Enhanced GraphSAGE for Multi-Class Intrusion Detection
H.-S. Le, Minho Park · 2024
Nowadays, the number of devices connecting to the Internet is increasing significantly, expanding the size of networks. Along with this development, cyberattacks are rising, targeting sensitive information or even causing critical infrastructure disruption. Hence, it is crucial to detect and thwart attacks before their execution, presenting a significant challenge in protecting businesses from latent threats. In response, various methods have been introduced to enhance network security, with Network Intrusion Detection Systems (NIDS) emerging as a promising solution to monitor traffic and flow within the network. Many years ago, the Graph Neural Network (GNN) was proposed as an effective Deep Learning (DL) algorithm for application in NIDS, demonstrating the ability to capture complex structural data.

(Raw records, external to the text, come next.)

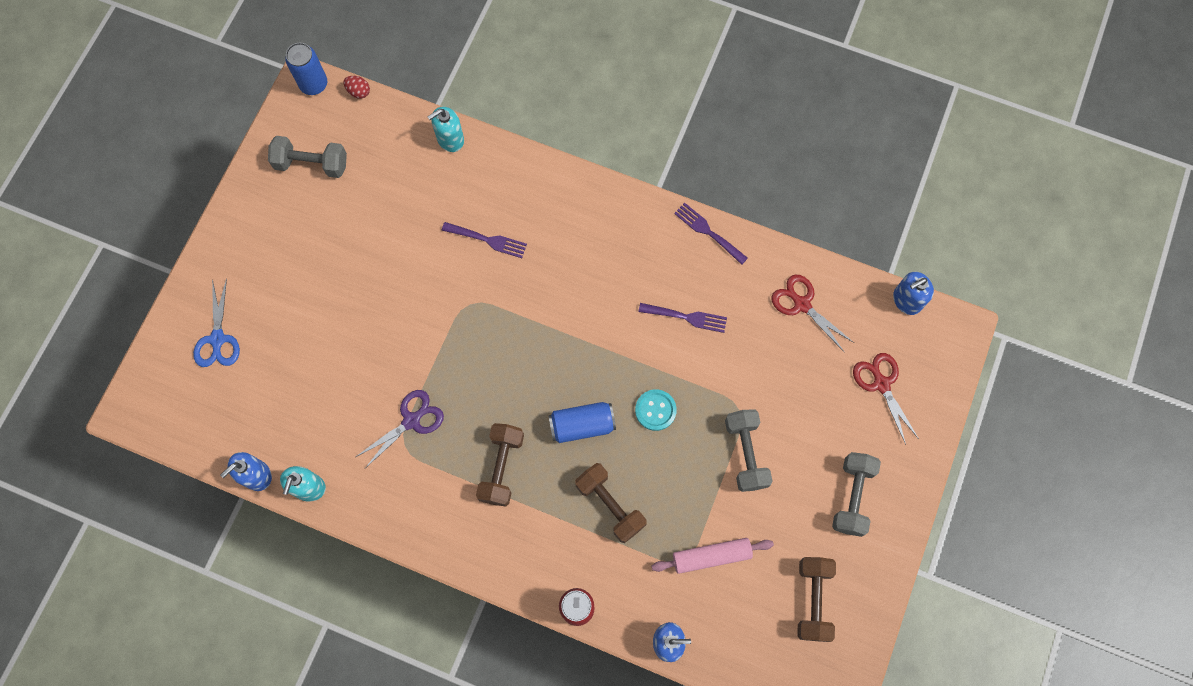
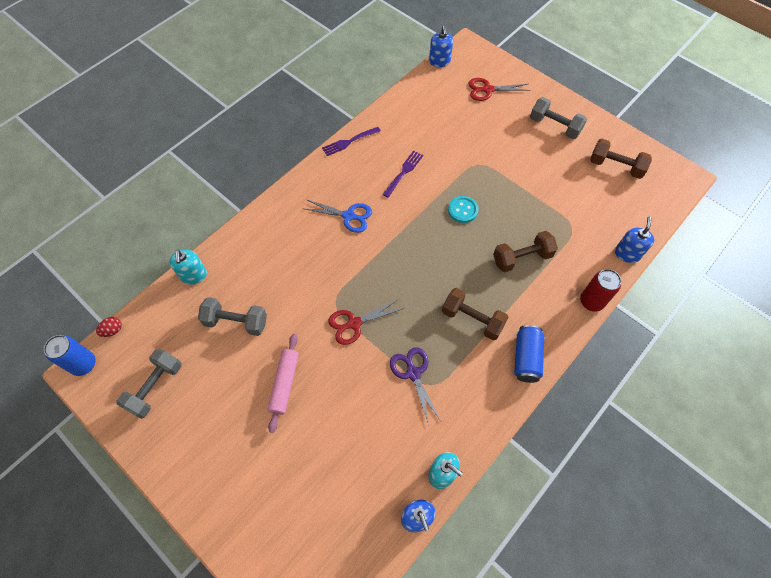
camera: 70 degrees left, 10 degrees down
(217, 339) = (277, 518): blue scissors -> blue scissors (348, 216)
(488, 240) = (290, 274): purple fork -> none
(582, 425) = (458, 257): blue can -> blue can (526, 358)
(711, 556) = (573, 210): pink rolling pin -> pink rolling pin (284, 383)
(745, 453) = (509, 170): grey dumbbell -> grey dumbbell (236, 322)
(802, 304) = (421, 110): red scissors -> red scissors (354, 323)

While NIDS aims to detect attacks based on traffic and flows, traditional GNN studies often concentrate on node features for node classification tasks, without considering edge features that represent the flow information in the network. To overcome this limitation, we propose a method to capture edge features and leverage them to enhance GraphSAGE, a variant of GNN, for the edge classification task. In this paper, we use a two-layer GraphSAGE network to extract edge features. Finally, we use the CICIDS2017 dataset to evaluate the performance of the proposed method. The experimental results show that our proposed model can improve the performance in the detection process of NIDS.